Krishna does not instruct Arjuna to suppress or eliminate his emotions, nor does he advocate a withdrawal into cold detachment or emotional numbness. Rather than urging him to stop feeling altogether, Krishna points toward a more profound and resilient inner balance. He speaks of a steadiness of mind that stays grounded and composed, even as joy, sorrow, success, and failure rise and fall like waves upon the surface of the ocean of life.
The nuance of this teaching is important: genuine peace is not achieved by trying to control or perfect outer circumstances, which are always changing and largely beyond our command. Instead, it arises from transforming and stabilizing our inner response to whatever occurs. By cultivating this anchored state of awareness, one learns to remain inwardly steady amid the inevitable fluctuations of experience.
Why pleasure and pain both disturb the mind
Most people assume suffering alone destabilizes the mind. The Gita suggests something more radical, even pleasure can create imbalance. When something pleasant happens, the mind rushes outward. It clings, fears loss, and begins constructing expectations. Joy quietly turns into anxiety: What if this doesn’t last?
Similarly, when something unpleasant occurs, resistance arises. The mind replays events, imagines alternatives, or predicts future discomfort.
Both reactions, overexcitement and distress, pull awareness away from the present moment. Krishna’s insight is psychological as much as spiritual: emotional extremes exhaust the mind. Stability lies not in avoiding life’s experiences but in refusing to be internally tossed around by them. A steady mind experiences fully, yet remains grounded.
What “steady intellect” really means
The phrase sthira-buddhi, steady intellect, does not imply rigidity. It describes clarity that survives change.
Imagine standing on the shore watching waves crash endlessly. The waves differ each time, but the ocean beneath remains vast and unmoved. According to the Gita, wisdom means identifying with the ocean rather than the waves.
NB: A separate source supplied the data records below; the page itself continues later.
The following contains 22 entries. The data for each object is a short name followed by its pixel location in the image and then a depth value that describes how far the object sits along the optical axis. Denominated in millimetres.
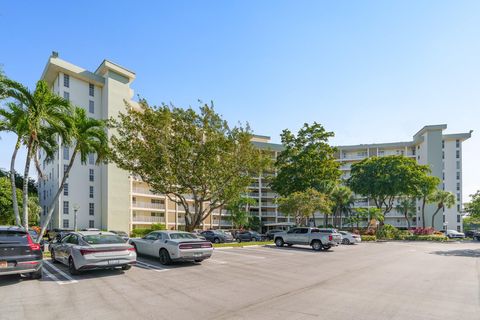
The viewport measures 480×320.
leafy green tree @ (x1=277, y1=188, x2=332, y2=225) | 33438
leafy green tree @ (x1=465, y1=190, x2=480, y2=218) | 45869
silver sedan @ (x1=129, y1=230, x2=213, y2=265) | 14094
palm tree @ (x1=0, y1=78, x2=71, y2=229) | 16109
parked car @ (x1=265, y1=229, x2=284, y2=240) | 42312
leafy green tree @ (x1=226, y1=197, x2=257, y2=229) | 64744
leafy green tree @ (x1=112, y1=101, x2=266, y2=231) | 24609
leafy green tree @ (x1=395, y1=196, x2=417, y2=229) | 65125
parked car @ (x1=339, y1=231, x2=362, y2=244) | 33594
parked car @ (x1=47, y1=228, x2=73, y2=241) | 32612
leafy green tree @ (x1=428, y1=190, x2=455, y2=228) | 59125
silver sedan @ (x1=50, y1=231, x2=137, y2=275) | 11227
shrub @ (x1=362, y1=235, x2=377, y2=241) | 40312
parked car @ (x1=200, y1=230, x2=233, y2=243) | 33938
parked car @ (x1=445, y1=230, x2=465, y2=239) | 53044
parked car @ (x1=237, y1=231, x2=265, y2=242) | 38069
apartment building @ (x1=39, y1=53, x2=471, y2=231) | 45594
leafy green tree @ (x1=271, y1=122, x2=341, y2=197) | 41969
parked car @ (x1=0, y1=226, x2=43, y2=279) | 9641
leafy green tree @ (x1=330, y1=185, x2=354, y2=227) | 45788
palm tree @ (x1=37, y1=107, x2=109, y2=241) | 18359
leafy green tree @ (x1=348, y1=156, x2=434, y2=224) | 48000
When identity depends on external outcomes, success, validation, relationships, possessions, emotional turbulence becomes inevitable. But when identity shifts inward toward awareness itself, change loses its power to destabilize.
This is why the verse links steadiness with freedom from delusion (asammūḍhaḥ). Delusion, in this context, is the belief that temporary events define permanent reality. The wise person sees experiences as passing conditions, not personal verdicts.
Practicing steadiness in everyday life
This teaching is not reserved for monks or philosophers; it is intensely practical. A steady mind can be practiced in small moments:
- When praise comes, notice gratitude without building attachment to approval.
- When criticism appears, observe the reaction before identifying with it.
- When plans change unexpectedly, pause instead of immediately resisting.
The goal is not emotional suppression but emotional spaciousness, allowing feelings to arise without letting them dictate identity or direction.
Over time, this creates resilience. Decisions become clearer because they are not driven purely by emotional highs or lows. Relationships improve because reactions soften. Even productivity increases, since energy is no longer wasted on internal turbulence.
The deeper promise of the verse
Krishna concludes by saying such a person is “established in Brahman,” meaning rooted in something unchanging beneath life’s movement. Whether interpreted spiritually or psychologically, the message remains powerful: stability is an inner achievement, not an external condition.
Change will not slow down. The world will continue shifting, careers evolving, relationships transforming, circumstances turning unexpectedly. Waiting for life to become predictable before feeling peaceful is a losing strategy.
The Gita offers another path: cultivate a mind that remains steady within change.
When joy arrives, welcome it gently. When difficulty comes, meet it calmly. Between these opposites lies a quiet center, a place where clarity survives chaos. And according to this timeless verse, that center is where true freedom begins.